Pendant que le Québec se bat pour réduire son taux préoccupant de décrochage scolaire, notamment chez les Innus, on parle peu des raccrocheurs qui reprennent le chemin des études, plusieurs années après avoir abandonné l’école.
Stéphane Tremblay, Initiative de journalisme local, Macôtenord.com
Annie-Tricia Thirnish-St-Onge, 28 ans, en avait assez de l’étiquette de «décrocheuse».
«J’ai recommencé l’école dès que mes enfants sont entrés à la garderie.
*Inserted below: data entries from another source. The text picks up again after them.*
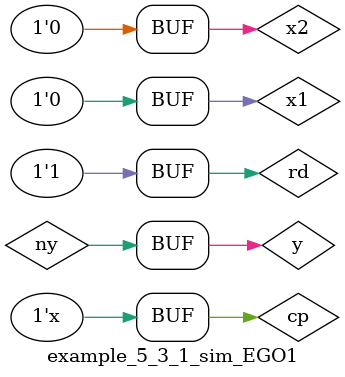
<source format=v>
`timescale 1ns / 1ps

module example_5_3_1_sim_EGO1();

   reg cp, x1, x2;
    wire ny ;
    wire z;

    reg rd;
    wire nyn;
    reg y;
    reg yn;
    example_5_3_1_EGO1 U(.cp(cp), .x1(x1),.x2(x2), .rd(rd), .y(y), .yn(yn),.ny(ny), .nyn(nyn), .z(z));
    
    initial begin
         #0
         cp=0;
         rd=0;
         x1=0;
         x2=0;

         #5
         rd=1;

         #20     
         x1=0;
         x2=1;

         #20
         x1=1;
         x2=0;

         #20 
         x1=1;
         x2=1;

         #20 
         x1=0;
         x2=1;

         #20 
         x1=1;
         x2=1;

         #20 
         x1=1;
         x2=0;

         #20 
         x1=0;
         x2=0;

         #20 
         x1=0;
    end
    
    always #10 cp <= ~cp;

    always #20 begin y <= ny; yn <= nyn; end
endmodule

</source>
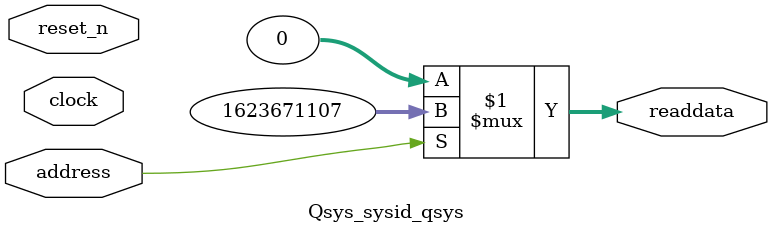
<source format=v>



// synthesis translate_off
`timescale 1ns / 1ps
// synthesis translate_on

// turn off superfluous verilog processor warnings 
// altera message_level Level1 
// altera message_off 10034 10035 10036 10037 10230 10240 10030 

module Qsys_sysid_qsys (
               // inputs:
                address,
                clock,
                reset_n,

               // outputs:
                readdata
             )
;

  output  [ 31: 0] readdata;
  input            address;
  input            clock;
  input            reset_n;

  wire    [ 31: 0] readdata;
  //control_slave, which is an e_avalon_slave
  assign readdata = address ? 1623671107 : 0;

endmodule



</source>
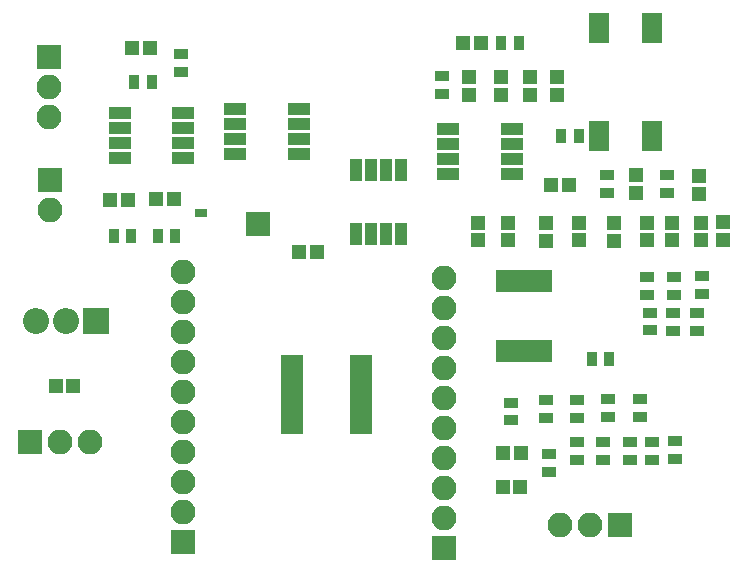
<source format=gts>
G04 #@! TF.FileFunction,Soldermask,Top*
%FSLAX46Y46*%
G04 Gerber Fmt 4.6, Leading zero omitted, Abs format (unit mm)*
G04 Created by KiCad (PCBNEW 4.0.7) date 11/28/17 14:48:26*
%MOMM*%
%LPD*%
G01*
G04 APERTURE LIST*
%ADD10C,0.100000*%
%ADD11R,1.150000X1.200000*%
%ADD12R,1.200000X1.150000*%
%ADD13R,0.680000X0.700000*%
%ADD14R,2.100000X2.100000*%
%ADD15O,2.100000X2.100000*%
%ADD16R,0.850000X1.850000*%
%ADD17R,0.900000X1.300000*%
%ADD18R,1.300000X0.900000*%
%ADD19R,1.800000X2.500000*%
%ADD20R,2.200000X2.200000*%
%ADD21O,2.200000X2.200000*%
%ADD22R,1.850000X0.850000*%
%ADD23R,1.950000X1.000000*%
%ADD24R,1.000000X1.950000*%
G04 APERTURE END LIST*
D10*
D11*
X164274500Y-112510000D03*
X164274500Y-111010000D03*
X157226000Y-98627500D03*
X157226000Y-100127500D03*
D12*
X154875800Y-133311900D03*
X156375800Y-133311900D03*
X118529800Y-124752100D03*
X117029800Y-124752100D03*
D11*
X159448500Y-98627500D03*
X159448500Y-100127500D03*
X166166800Y-108458700D03*
X166166800Y-106958700D03*
X169227500Y-112446500D03*
X169227500Y-110946500D03*
D12*
X123506800Y-96202500D03*
X125006800Y-96202500D03*
D11*
X167068500Y-112446500D03*
X167068500Y-110946500D03*
D12*
X154926600Y-130492500D03*
X156426600Y-130492500D03*
X160465200Y-107759500D03*
X158965200Y-107759500D03*
D11*
X154781250Y-98659250D03*
X154781250Y-100159250D03*
X161353500Y-112446500D03*
X161353500Y-110946500D03*
X152781000Y-112446500D03*
X152781000Y-110946500D03*
D12*
X153023000Y-95758000D03*
X151523000Y-95758000D03*
D11*
X152019000Y-100127500D03*
X152019000Y-98627500D03*
D12*
X123152600Y-109029500D03*
X121652600Y-109029500D03*
D11*
X158559500Y-112510000D03*
X158559500Y-111010000D03*
X173545500Y-112383000D03*
X173545500Y-110883000D03*
X171475400Y-108509500D03*
X171475400Y-107009500D03*
X155321000Y-112446500D03*
X155321000Y-110946500D03*
X171640500Y-112446500D03*
X171640500Y-110946500D03*
D12*
X125564200Y-108927900D03*
X127064200Y-108927900D03*
D13*
X129159000Y-110096300D03*
X129549000Y-110096300D03*
D14*
X116468359Y-96889499D03*
D15*
X116468359Y-99429499D03*
X116468359Y-101969499D03*
D14*
X114884200Y-129552700D03*
D15*
X117424200Y-129552700D03*
X119964200Y-129552700D03*
D14*
X149936200Y-138493500D03*
D15*
X149936200Y-135953500D03*
X149936200Y-133413500D03*
X149936200Y-130873500D03*
X149936200Y-128333500D03*
X149936200Y-125793500D03*
X149936200Y-123253500D03*
X149936200Y-120713500D03*
X149936200Y-118173500D03*
X149936200Y-115633500D03*
D14*
X164846000Y-136588500D03*
D15*
X162306000Y-136588500D03*
X159766000Y-136588500D03*
D14*
X116532859Y-107381999D03*
D15*
X116532859Y-109921999D03*
D14*
X127838200Y-138010900D03*
D15*
X127838200Y-135470900D03*
X127838200Y-132930900D03*
X127838200Y-130390900D03*
X127838200Y-127850900D03*
X127838200Y-125310900D03*
X127838200Y-122770900D03*
X127838200Y-120230900D03*
X127838200Y-117690900D03*
X127838200Y-115150900D03*
D14*
X134175500Y-111061500D03*
D16*
X158668000Y-115934700D03*
X158018000Y-115934700D03*
X157368000Y-115934700D03*
X156718000Y-115934700D03*
X156068000Y-115934700D03*
X155418000Y-115934700D03*
X154768000Y-115934700D03*
X154768000Y-121834700D03*
X155418000Y-121834700D03*
X156068000Y-121834700D03*
X156718000Y-121834700D03*
X157368000Y-121834700D03*
X158018000Y-121834700D03*
X158668000Y-121834700D03*
D17*
X159854200Y-103619300D03*
X161354200Y-103619300D03*
D18*
X158521400Y-127508700D03*
X158521400Y-126008700D03*
D17*
X121957400Y-112077500D03*
X123457400Y-112077500D03*
X125665800Y-112077500D03*
X127165800Y-112077500D03*
D18*
X169494200Y-129463100D03*
X169494200Y-130963100D03*
X165684200Y-131013900D03*
X165684200Y-129513900D03*
D17*
X125159200Y-99021900D03*
X123659200Y-99021900D03*
D18*
X127635000Y-98197100D03*
X127635000Y-96697100D03*
X161163000Y-125957900D03*
X161163000Y-127457900D03*
X163804600Y-125907100D03*
X163804600Y-127407100D03*
X166547800Y-127407100D03*
X166547800Y-125907100D03*
X169291000Y-120142700D03*
X169291000Y-118642700D03*
X169392600Y-117094700D03*
X169392600Y-115594700D03*
X163753800Y-108458700D03*
X163753800Y-106958700D03*
X167335200Y-120066500D03*
X167335200Y-118566500D03*
X167081200Y-117094700D03*
X167081200Y-115594700D03*
X149733000Y-100076700D03*
X149733000Y-98576700D03*
D17*
X154761500Y-95758000D03*
X156261500Y-95758000D03*
X163919600Y-122466100D03*
X162419600Y-122466100D03*
D18*
X167563800Y-129513900D03*
X167563800Y-131013900D03*
X163398200Y-131064700D03*
X163398200Y-129564700D03*
X168757600Y-108458700D03*
X168757600Y-106958700D03*
X171323000Y-120142700D03*
X171323000Y-118642700D03*
X171729400Y-116993100D03*
X171729400Y-115493100D03*
X161163000Y-131013900D03*
X161163000Y-129513900D03*
X158775400Y-130580700D03*
X158775400Y-132080700D03*
X155575000Y-126186500D03*
X155575000Y-127686500D03*
D19*
X167513000Y-94488000D03*
X167513000Y-103588000D03*
X163013000Y-94488000D03*
X163013000Y-103588000D03*
D20*
X120472200Y-119265700D03*
D21*
X117932200Y-119265700D03*
X115392200Y-119265700D03*
D22*
X142929400Y-128439100D03*
X142929400Y-127789100D03*
X142929400Y-127139100D03*
X142929400Y-126489100D03*
X142929400Y-125839100D03*
X142929400Y-125189100D03*
X142929400Y-124539100D03*
X142929400Y-123889100D03*
X142929400Y-123239100D03*
X142929400Y-122589100D03*
X137029400Y-122589100D03*
X137029400Y-123239100D03*
X137029400Y-123889100D03*
X137029400Y-124539100D03*
X137029400Y-125189100D03*
X137029400Y-125839100D03*
X137029400Y-126489100D03*
X137029400Y-127139100D03*
X137029400Y-127789100D03*
X137029400Y-128439100D03*
D23*
X127845800Y-105473500D03*
X127845800Y-104203500D03*
X127845800Y-102933500D03*
X127845800Y-101663500D03*
X122445800Y-101663500D03*
X122445800Y-102933500D03*
X122445800Y-104203500D03*
X122445800Y-105473500D03*
X155658800Y-106794300D03*
X155658800Y-105524300D03*
X155658800Y-104254300D03*
X155658800Y-102984300D03*
X150258800Y-102984300D03*
X150258800Y-104254300D03*
X150258800Y-105524300D03*
X150258800Y-106794300D03*
X137624800Y-105168700D03*
X137624800Y-103898700D03*
X137624800Y-102628700D03*
X137624800Y-101358700D03*
X132224800Y-101358700D03*
X132224800Y-102628700D03*
X132224800Y-103898700D03*
X132224800Y-105168700D03*
D24*
X146304000Y-106481900D03*
X145034000Y-106481900D03*
X143764000Y-106481900D03*
X142494000Y-106481900D03*
X142494000Y-111881900D03*
X143764000Y-111881900D03*
X145034000Y-111881900D03*
X146304000Y-111881900D03*
D12*
X139180000Y-113474500D03*
X137680000Y-113474500D03*
M02*

</source>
J’avais besoin d’être concentrée aux études.»
L’achèvement des études dans le but d’obtenir un diplôme relève de la ténacité et nécessite beaucoup d’organisation, surtout pour celle qui souffre d’anxiété généralisée.
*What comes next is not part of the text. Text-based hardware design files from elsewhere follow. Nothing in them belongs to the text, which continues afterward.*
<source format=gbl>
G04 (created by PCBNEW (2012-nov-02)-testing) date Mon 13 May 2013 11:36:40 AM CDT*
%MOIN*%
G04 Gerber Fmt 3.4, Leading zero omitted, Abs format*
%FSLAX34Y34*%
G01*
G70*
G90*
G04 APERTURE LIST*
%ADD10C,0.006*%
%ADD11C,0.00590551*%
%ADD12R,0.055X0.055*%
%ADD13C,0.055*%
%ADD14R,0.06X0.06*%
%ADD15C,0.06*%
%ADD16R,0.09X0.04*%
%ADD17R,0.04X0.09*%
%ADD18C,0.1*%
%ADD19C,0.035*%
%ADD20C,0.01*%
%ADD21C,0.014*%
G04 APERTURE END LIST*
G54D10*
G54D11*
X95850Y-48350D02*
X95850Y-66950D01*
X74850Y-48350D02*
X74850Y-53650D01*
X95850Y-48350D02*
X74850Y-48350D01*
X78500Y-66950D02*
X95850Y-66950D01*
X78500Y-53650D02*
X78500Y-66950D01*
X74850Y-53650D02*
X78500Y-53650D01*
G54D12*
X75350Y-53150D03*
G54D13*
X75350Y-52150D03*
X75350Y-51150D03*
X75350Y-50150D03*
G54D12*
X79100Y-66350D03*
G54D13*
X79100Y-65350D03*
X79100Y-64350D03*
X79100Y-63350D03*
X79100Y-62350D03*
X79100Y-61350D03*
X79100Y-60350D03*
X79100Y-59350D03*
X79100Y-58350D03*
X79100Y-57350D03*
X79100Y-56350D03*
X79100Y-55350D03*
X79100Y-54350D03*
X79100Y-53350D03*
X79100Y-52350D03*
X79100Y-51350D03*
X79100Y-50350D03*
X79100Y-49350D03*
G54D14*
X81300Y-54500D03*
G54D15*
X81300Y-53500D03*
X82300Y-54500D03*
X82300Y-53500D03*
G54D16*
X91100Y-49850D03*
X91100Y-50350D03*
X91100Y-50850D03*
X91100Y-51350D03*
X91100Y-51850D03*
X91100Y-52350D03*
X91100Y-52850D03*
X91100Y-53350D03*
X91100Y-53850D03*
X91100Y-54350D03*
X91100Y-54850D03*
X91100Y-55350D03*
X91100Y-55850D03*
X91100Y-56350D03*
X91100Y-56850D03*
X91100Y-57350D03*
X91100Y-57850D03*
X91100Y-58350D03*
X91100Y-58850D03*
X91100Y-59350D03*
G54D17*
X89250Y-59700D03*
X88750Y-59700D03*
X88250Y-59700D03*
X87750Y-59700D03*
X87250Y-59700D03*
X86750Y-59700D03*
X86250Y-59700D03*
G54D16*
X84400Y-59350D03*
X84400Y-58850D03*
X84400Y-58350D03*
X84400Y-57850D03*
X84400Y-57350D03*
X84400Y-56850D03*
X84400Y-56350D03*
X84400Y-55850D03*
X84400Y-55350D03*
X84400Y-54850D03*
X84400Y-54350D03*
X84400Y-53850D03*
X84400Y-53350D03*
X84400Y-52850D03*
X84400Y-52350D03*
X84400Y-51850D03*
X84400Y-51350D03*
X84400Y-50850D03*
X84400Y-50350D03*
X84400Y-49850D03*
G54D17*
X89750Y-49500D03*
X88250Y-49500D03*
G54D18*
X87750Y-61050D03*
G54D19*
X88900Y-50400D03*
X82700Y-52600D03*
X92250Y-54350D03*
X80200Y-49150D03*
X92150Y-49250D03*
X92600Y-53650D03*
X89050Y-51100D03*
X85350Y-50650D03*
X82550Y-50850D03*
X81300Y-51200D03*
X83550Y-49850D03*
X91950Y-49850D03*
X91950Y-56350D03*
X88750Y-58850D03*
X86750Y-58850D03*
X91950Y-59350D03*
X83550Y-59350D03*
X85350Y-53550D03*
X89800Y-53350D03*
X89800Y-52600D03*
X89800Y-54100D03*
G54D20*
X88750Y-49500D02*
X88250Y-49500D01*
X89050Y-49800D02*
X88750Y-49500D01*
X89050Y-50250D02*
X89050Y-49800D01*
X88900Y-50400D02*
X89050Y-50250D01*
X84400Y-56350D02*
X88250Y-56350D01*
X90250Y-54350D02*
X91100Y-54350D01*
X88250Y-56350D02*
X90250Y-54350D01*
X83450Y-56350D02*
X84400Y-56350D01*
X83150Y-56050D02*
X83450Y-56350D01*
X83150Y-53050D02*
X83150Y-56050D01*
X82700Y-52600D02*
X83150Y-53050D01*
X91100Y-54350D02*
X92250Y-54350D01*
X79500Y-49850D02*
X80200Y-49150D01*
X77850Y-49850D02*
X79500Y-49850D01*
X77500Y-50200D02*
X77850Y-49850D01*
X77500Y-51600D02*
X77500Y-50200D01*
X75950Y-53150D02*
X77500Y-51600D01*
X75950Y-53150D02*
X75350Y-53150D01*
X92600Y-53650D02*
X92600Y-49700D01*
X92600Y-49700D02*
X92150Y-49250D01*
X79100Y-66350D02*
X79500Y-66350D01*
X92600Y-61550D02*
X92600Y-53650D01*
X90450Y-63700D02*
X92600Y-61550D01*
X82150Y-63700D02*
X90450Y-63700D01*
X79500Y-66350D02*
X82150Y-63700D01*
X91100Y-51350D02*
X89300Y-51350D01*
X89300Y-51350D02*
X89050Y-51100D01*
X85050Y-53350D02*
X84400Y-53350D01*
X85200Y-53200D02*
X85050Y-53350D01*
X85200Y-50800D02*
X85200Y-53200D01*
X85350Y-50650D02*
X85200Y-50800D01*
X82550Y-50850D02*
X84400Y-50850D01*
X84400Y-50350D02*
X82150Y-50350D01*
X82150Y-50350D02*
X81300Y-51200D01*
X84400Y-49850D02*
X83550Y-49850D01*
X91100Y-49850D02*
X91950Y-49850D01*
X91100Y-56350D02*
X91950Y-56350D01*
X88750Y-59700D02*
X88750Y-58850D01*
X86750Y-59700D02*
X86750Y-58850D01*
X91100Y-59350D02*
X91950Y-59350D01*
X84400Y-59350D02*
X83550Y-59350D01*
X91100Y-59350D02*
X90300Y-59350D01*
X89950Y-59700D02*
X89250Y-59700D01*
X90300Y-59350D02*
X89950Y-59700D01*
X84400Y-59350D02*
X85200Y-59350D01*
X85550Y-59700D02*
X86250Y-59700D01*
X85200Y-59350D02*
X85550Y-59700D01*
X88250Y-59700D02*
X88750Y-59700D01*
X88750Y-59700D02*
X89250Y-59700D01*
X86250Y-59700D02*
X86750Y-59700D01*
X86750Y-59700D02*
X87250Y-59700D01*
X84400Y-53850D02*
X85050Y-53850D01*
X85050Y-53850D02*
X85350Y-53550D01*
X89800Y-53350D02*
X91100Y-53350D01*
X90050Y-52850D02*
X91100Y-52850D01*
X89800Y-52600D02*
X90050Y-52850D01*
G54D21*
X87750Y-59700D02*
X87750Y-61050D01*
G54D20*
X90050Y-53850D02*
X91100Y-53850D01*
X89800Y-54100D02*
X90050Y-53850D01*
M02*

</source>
«C’est primordial d’être bien organisée et encore plus pour une personne anxieuse. Mes enfants sont importants et je dois m’assurer de bien les élever», assure la jeune femme de Uashat-Maliotenam.
D’ailleurs, c’est pour offrir une meilleure qualité de vie à ses enfants que Annie-Tricia s’est replongée dans ses livres. Toutefois, le raccrochage scolaire ne s’opère pas sans difficulté.
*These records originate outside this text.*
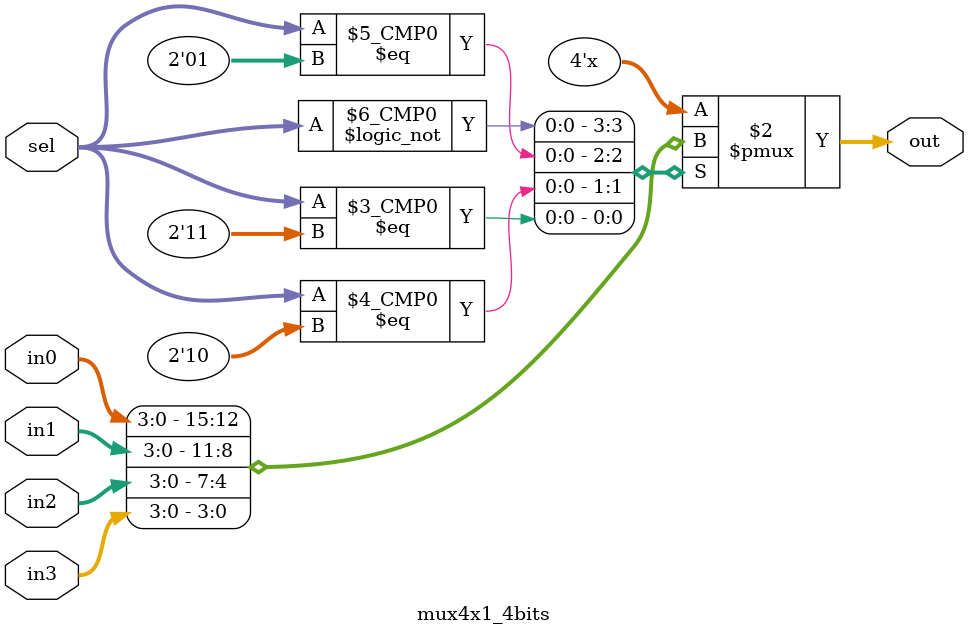
<source format=v>
module mux4x1_4bits (
    input  [3:0] in0,    // Entrada 0 (4 bits)
    input  [3:0] in1,    // Entrada 1 (4 bits)
    input  [3:0] in2,    // Entrada 2 (4 bits)
    input  [3:0] in3,    // Entrada 3 (4 bits)
    input  [1:0] sel,    // Sinal de seleção (2 bits)
    output reg [3:0] out // Saída do multiplexador (4 bits)
);
    always @(*) begin
        case (sel)
            2'b00: out = in0; // Seleciona entrada 0
            2'b01: out = in1; // Seleciona entrada 1
            2'b10: out = in2; // Seleciona entrada 2
            2'b11: out = in3; // Seleciona entrada 3
            default: out = 4'b0000; // Valor padrão
        endcase
    end
endmodule

</source>
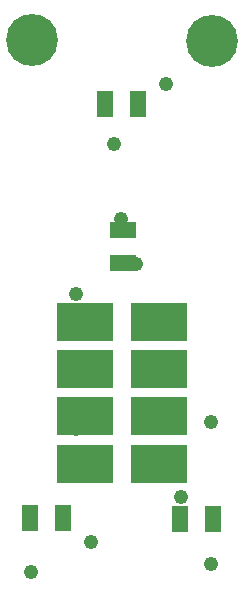
<source format=gbs>
%FSLAX25Y25*%
%MOIN*%
G70*
G01*
G75*
G04 Layer_Color=48896*
%ADD10R,0.08000X0.05000*%
%ADD11R,0.05906X0.05906*%
%ADD12R,0.05906X0.05906*%
%ADD13C,0.02500*%
%ADD14C,0.16500*%
%ADD15C,0.04000*%
%ADD16R,0.05000X0.08000*%
%ADD17R,0.17716X0.12205*%
%ADD18C,0.01000*%
%ADD19C,0.01200*%
%ADD20R,0.07000X0.04000*%
%ADD21R,0.04906X0.04906*%
%ADD22R,0.04906X0.04906*%
%ADD23R,0.04000X0.07000*%
%ADD24R,0.16716X0.11205*%
%ADD25R,0.08800X0.05800*%
%ADD26R,0.06706X0.06706*%
%ADD27R,0.06706X0.06706*%
%ADD28C,0.17300*%
%ADD29C,0.04800*%
%ADD30R,0.05800X0.08800*%
%ADD31R,0.18517X0.13005*%
D25*
X543000Y521500D02*
D03*
Y510500D02*
D03*
D28*
X572700Y584400D02*
D03*
X512700Y584700D02*
D03*
D29*
X572500Y410000D02*
D03*
X532500Y417500D02*
D03*
X512500Y407500D02*
D03*
X527500Y500000D02*
D03*
X542500Y525000D02*
D03*
X557500Y570000D02*
D03*
X540000Y550000D02*
D03*
X547500Y510000D02*
D03*
X562500Y432500D02*
D03*
X572500Y457500D02*
D03*
X527500Y455000D02*
D03*
D30*
X537000Y563500D02*
D03*
X573000Y425000D02*
D03*
X512000Y425500D02*
D03*
X548000Y563500D02*
D03*
X562000Y425000D02*
D03*
X523000Y425500D02*
D03*
D31*
X530394Y443500D02*
D03*
Y459248D02*
D03*
Y474996D02*
D03*
X555000Y443500D02*
D03*
Y459248D02*
D03*
Y474996D02*
D03*
X530394Y490744D02*
D03*
X555000D02*
D03*
M02*

</source>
«J’ai eu besoin de 5 ans pour finir mon secondaire 3, 4 et 5. Je devais aussi m’occuper de mes enfants, le soir venu.»
Une histoire de persévérance racontée par le Centre régional d’éducation des adultes (CRÉA) de Uashat-Maliotenam et publiée sur le web. L’idée est celle de Kathleene St-Onge, conseillère en orientation au CRÉA et la réalisation de la vidéo est l’œuvre de Martin-Pierre Tremblay.
Un témoignage touchant qui permet d’apprendre que Annie-Tricia rêvait de devenir enseignante à son jeune âge. «Je me vois encore jouer au professeur dans mon sous-sol.»
Cette mère de famille de jeunes enfants a décidé de placer les bonnes priorités aux bonnes places et la voilà rendue au cégep en sciences humaines, à quelques pas de son rêve d’enseigner.
«J’aime aider et j’adore m’occuper des enfants. L’été, je travaille dans un CPE. Je me dis je veux faire le métier d’enseignante, je vais faire ça.»
Notons que parmi les milliers de raccrocheurs au Québec chaque année, 30% poursuivent leur cheminement à des études collégiales. Atteindre le niveau universitaire comme le souhaite Annie-Tricia est encore plus digne d’un exploit.
D’autant plus que le raccrochage conduit parfois à un nouveau décrochage. Ça ne risque pas d’arriver pour Annie-Tricia préférant tenir à distance les préjugés relatifs et peu flatteurs à l’endroit des décrocheurs.
La différence c’est que les raccrocheurs reviennent de leur plein gré et motivés sur les bancs d’école. Fini la discipline.
Ils sont même attentionnés et studieux, deux antipodes avec leur jeunesse.
Plusieurs admettent alors que l’école de la vie leur a appris que sans diplôme, les emplois à temps partiels et rémunérés au salaire minimum ne feront que se succéder, ne permettant pas de croire que malgré un passé douloureux de décrocheur, un avenir incertain certes, mais rempli d’espoir peut pointer à l’horizon.